Data:

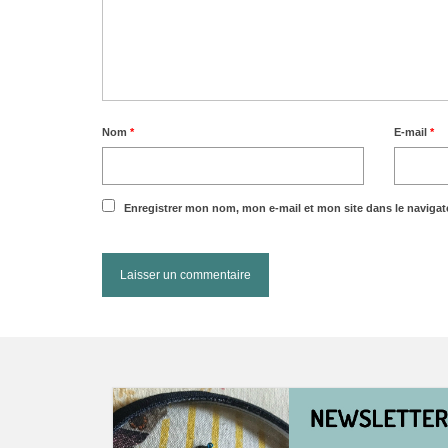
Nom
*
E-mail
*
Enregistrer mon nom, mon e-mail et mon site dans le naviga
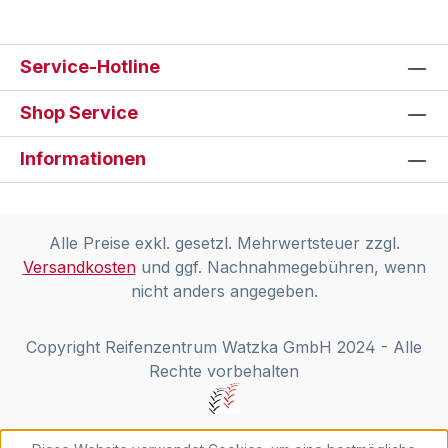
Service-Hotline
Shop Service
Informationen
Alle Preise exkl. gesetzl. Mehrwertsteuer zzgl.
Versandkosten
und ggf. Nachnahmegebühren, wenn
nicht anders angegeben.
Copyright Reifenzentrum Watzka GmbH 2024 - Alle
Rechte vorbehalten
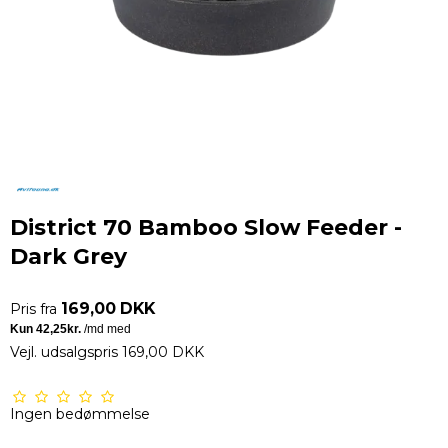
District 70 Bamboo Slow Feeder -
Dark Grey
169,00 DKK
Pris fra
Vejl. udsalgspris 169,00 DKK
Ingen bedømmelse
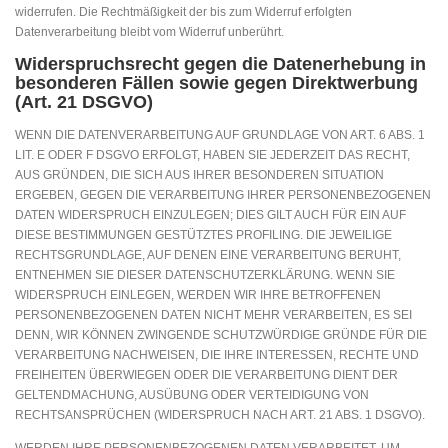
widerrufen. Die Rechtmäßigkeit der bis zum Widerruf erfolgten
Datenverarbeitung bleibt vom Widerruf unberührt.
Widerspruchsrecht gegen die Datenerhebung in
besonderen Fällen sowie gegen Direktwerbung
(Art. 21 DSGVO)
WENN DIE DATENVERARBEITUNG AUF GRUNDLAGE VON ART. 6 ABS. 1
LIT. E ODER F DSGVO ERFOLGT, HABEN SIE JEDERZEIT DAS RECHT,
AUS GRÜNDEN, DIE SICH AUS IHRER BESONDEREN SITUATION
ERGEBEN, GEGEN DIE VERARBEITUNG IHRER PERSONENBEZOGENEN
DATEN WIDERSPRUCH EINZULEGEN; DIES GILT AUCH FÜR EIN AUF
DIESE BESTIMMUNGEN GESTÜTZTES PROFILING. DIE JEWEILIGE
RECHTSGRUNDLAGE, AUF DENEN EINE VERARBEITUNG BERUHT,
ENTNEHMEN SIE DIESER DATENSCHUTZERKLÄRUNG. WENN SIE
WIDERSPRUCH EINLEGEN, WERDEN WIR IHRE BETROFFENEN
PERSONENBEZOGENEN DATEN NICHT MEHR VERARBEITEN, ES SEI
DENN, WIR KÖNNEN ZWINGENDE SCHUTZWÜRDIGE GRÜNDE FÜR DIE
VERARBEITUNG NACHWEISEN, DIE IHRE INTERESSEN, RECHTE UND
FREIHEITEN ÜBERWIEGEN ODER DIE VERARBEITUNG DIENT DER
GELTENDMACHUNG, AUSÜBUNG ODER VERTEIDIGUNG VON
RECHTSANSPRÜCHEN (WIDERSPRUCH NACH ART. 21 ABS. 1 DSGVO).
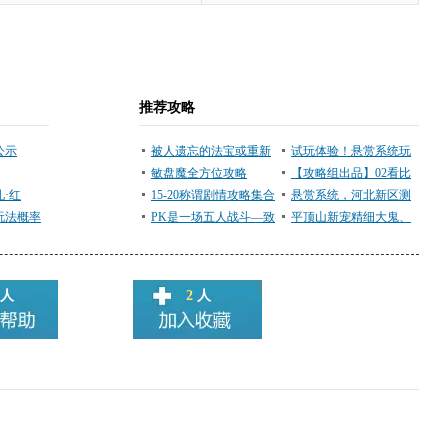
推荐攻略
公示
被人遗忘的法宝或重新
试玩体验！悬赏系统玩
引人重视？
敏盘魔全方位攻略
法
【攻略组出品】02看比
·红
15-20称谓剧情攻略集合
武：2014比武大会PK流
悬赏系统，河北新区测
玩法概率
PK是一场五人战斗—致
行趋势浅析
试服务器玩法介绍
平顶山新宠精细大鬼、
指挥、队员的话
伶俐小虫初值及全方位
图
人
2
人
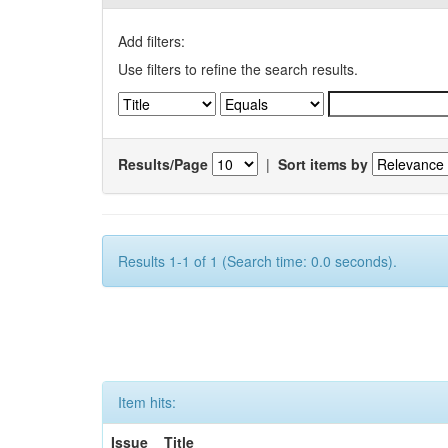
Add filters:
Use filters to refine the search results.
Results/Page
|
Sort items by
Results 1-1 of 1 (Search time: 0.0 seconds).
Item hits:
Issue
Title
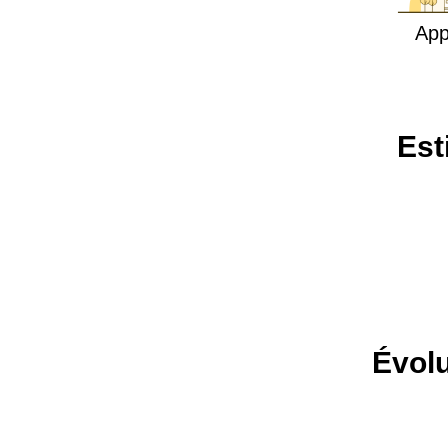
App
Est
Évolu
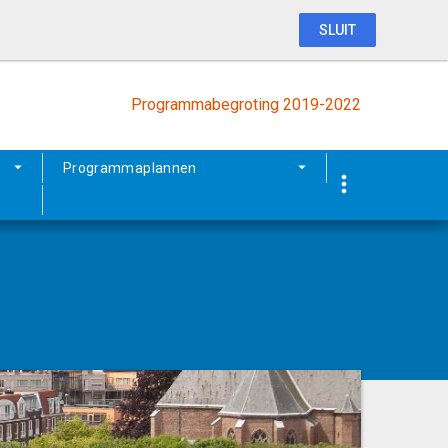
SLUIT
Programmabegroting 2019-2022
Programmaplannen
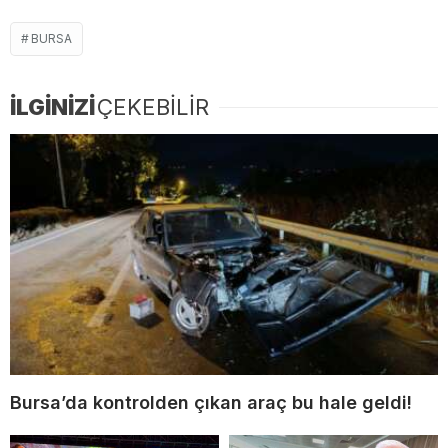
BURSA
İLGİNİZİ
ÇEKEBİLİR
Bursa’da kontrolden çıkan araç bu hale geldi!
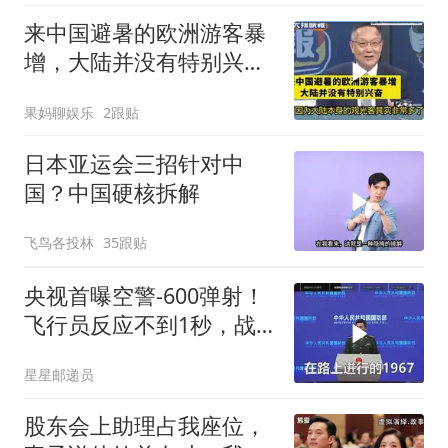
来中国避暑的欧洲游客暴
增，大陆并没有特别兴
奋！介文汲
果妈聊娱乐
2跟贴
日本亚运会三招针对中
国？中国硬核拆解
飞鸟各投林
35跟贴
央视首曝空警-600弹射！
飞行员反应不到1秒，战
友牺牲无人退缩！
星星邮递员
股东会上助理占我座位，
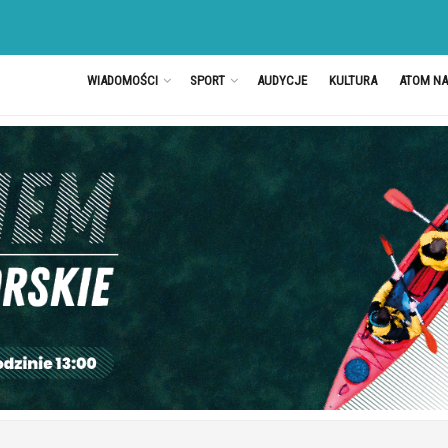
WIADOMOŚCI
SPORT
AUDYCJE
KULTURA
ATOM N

Exercise:
Rewrite every line from the top of the listing through the line containing "Ingen bedømmelse" as a Markdown table with the columns Row and Line, skipping blank lines and leaving out the pictures.

Exercise result:
| Row | Line |
|---|---|
| 1 | Nom |
| 2 | * |
| 3 | E-mail |
| 4 | * |
| 5 | Enregistrer mon nom, mon e-mail et mon site dans le naviga |
| 6 | Service-Hotline |
| 7 | Shop Service |
| 8 | Informationen |
| 9 | Alle Preise exkl. gesetzl. Mehrwertsteuer zzgl. |
| 10 | Versandkosten |
| 11 | und ggf. Nachnahmegebühren, wenn |
| 12 | nicht anders angegeben. |
| 13 | Copyright Reifenzentrum Watzka GmbH 2024 - Alle |
| 14 | Rechte vorbehalten |
| 15 | District 70 Bamboo Slow Feeder - |
| 16 | Dark Grey |
| 17 | 169,00 DKK |
| 18 | Pris fra |
| 19 | Vejl. udsalgspris 169,00 DKK |
| 20 | Ingen bedømmelse |